16 Mayıs 2012 Çarşamba

Solist Kızın Dramı

Kalp Windows gibidir ile çıkış yakalayan bloğuma yeni bir yayınla devam etmek isterim. Yine söylüyorum tek takipçim var. Bu benim farkım. Yoksa ben tek kişiyi takip edince mi farklı oluyorduk? Neyse böyle rahatım.
Oldum olası ilgi duyduğum insanların hayatlarını merak etmişimdir. Neler yaşamışlar, kimlerle çalışmış, kimlerden eğitim almışlar.. Bi kurum olsa oradan bilgi alabilsem müthiş olur. Sizinde vardır merak ettiğiniz kişiler. Mesela Bay J'nin seks hayatını merak ederim. Bu kadar çok seksten bahseden bir adamın seks hayatı genelde vasat olur. Öyle değil midir? Ama Bay J bu !!!
Okuldaki şenliğe bir grup hazırlayalım dedik. Yatış yaptığım bir gün daha. Mesaj gelir gidiyoruz diye. Kalkarsın hevesli hevesli gidersin. Oturursun davulun başına. Her şey güzeldir en başta. Esas kız sahne almamıştır daha. Yardımcı oyuncu söyler parçaları. İyide gider bu zamana kadar. Esas kızımız alışamaz hiçbir parçaya. Back vokal yapıyor sanki. Mikrofon ile arasındaki mesafe 15-20 santim. Back vokal az kaldı yanında. Yoldan geçen biri gibi adeta. Çalışmaya boyunca geri planda kalır. Gitardaki yardımcı kadın oyuncu atar yapar esas kıza. Yediremez esas kız. Oturur taburesine, çekilir köşesine. O saatten sonra attığım adımların arasındaki mesafenin eşit olmadığını düşündüm. Yüzümü yıkadıktan sonra sağ kaşımda daha fazla su birikintisinin kaldığını düşündüm. Şarjımın hep %60'ın altında olduğunu düşündüm. Kulaklığımın solundan daha az ses geldiğini düşündüm. Ride zilin crash zilden daha can olduğunu düşündüm. Bagetlerin ucunun neden oval olduğunu düşündüm. Esas kızın dramı...

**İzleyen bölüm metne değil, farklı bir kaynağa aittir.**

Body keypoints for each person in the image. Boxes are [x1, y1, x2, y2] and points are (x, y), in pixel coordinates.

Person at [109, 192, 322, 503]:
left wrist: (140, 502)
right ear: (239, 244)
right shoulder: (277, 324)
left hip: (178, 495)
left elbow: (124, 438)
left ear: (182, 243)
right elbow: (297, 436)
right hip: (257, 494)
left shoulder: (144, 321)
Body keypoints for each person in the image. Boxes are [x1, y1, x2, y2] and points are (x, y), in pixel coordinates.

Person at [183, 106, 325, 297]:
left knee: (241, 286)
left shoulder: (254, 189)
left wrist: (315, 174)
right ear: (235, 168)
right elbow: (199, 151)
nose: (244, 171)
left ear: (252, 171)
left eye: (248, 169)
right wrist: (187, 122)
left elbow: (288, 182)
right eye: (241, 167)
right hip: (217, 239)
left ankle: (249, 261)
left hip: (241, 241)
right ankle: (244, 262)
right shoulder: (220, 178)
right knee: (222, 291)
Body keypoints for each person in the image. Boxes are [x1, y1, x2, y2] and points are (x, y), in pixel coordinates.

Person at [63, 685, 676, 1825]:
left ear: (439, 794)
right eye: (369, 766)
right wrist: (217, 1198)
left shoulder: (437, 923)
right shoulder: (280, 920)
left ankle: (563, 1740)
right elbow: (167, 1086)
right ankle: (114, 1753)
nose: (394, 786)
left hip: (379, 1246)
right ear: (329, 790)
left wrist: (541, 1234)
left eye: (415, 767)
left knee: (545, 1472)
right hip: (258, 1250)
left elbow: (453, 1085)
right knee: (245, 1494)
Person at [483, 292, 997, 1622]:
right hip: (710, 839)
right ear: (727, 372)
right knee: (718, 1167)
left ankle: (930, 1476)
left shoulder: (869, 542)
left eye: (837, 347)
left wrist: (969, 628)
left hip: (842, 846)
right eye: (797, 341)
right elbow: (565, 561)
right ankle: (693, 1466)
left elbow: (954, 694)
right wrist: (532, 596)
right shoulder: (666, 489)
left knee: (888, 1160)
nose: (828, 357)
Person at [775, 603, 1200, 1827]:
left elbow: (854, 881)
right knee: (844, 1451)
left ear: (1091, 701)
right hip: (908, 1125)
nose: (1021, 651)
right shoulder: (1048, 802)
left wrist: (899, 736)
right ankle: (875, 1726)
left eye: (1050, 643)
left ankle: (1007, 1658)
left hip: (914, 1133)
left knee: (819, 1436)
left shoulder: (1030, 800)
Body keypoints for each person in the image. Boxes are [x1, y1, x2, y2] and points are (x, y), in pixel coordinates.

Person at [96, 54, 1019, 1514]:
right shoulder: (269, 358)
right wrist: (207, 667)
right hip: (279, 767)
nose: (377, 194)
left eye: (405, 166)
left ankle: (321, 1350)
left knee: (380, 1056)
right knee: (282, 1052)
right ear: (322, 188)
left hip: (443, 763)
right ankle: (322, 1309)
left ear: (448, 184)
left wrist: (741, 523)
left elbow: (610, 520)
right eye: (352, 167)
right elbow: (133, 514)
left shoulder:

Rol... Şimdiki isimleri ile KUMA. Geveze ile yeni bir albüm çıkartıyorlar. İlk albümleri 'İnce Derin'. Çok iyi müzik yapıyorlar. Takip etmeme rağmen yeni anladım. Anlayışsızım ne yapabilirim. Yaz günü soğuk içeceği yavaş yavaş yudumlamak gibi bence. Deniz Kaymaraz... Reis baya baya iyi vuruyor. İşte bu adama sormak istiyorum kimden eğitim aldın. Seni bu duruma kim getirdi. Ahh ahh elbet bir gün.
İki gündür yatışlardayım. Bizimle ilgilenen müdür yardımcısı aradı ' yok yazayım mı oğlum ' dedi. Vayy dedim. Çok şaşırdım. Gönlünüz bilir dedim kapadım telefonu. Odasına gittiğim zaman bir şey içer misin diye soran bir adam, telefonla arayıp sorar tabi ki..
Bu ilişkiler bi acayip. Dolar gibi. Bi yükseliyor, bi düşüyor. Beyaz peynir gibi bi yumuşak, bi sert. Kafa kalmadı bende. Her gün ayrı bir sorun çıkıyor. Bu bir oyun. İyi oynarsan kazanacaksın. Aslında hiçbir oyunda kimse kaybetmez ki. Oyundur sonuçta ne kaybedebilirsin..
Geldik bu muhteşem yazının sonuna. Ne kadar kendini beğenmiş bir tavır. Parmaklarım yazmakla yazmamak arasında kaldı ama şu an okuyorsun. Aralara virgül koymuyor bazı zaman daha akıcı oluyor. Öyle bir hikaye vardı noktalama işaretleriyle ile ilgili. Bir ara onuda paylaşalım. İnsanoğlu en sonunda noktayı kaybediyordu. Neyse...
Bu akşamın kapanışını yukarıda belirttiğim gibi ROL ile yapalım. Deniz Kaymaraz'a sevgiler. Duyar mısın acaba? İnşallah.